GIVEN INFORMATION: Begin

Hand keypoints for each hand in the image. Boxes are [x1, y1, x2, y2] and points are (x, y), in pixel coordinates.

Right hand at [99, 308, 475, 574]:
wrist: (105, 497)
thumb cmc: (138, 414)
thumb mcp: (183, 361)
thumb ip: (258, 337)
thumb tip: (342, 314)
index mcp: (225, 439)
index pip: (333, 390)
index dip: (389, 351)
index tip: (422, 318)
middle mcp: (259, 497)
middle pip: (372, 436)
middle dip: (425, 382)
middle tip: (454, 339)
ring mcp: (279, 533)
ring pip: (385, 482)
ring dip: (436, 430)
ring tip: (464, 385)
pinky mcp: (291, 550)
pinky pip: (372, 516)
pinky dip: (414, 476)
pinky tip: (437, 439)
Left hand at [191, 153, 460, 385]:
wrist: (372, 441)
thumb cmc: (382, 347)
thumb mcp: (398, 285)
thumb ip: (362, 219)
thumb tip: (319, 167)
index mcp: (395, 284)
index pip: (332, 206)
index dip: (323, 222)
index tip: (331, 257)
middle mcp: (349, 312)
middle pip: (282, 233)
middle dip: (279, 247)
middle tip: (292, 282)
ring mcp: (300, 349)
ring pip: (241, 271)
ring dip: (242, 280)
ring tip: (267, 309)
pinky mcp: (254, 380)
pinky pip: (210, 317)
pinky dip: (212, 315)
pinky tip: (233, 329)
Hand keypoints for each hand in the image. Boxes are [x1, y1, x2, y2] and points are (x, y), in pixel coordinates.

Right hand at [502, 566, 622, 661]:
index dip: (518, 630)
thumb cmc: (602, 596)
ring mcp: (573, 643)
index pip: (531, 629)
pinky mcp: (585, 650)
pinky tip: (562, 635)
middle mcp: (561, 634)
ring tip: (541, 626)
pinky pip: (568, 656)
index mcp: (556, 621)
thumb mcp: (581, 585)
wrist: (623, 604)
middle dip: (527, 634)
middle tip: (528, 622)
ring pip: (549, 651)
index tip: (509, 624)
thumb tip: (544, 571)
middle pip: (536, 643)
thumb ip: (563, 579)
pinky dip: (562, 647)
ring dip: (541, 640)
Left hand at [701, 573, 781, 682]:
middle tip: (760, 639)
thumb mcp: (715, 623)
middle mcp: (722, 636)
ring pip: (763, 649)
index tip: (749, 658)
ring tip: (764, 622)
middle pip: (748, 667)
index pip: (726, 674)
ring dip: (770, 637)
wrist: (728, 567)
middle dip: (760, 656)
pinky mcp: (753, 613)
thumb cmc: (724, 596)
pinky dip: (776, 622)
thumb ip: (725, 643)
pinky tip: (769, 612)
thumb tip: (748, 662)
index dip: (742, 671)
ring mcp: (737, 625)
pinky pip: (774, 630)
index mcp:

GIVEN INFORMATION: End

DIRECTIONS —
Using the records, report how many lines contain the word "hand", adding no other text.

RESPONSE TO THIS EXERCISE —
6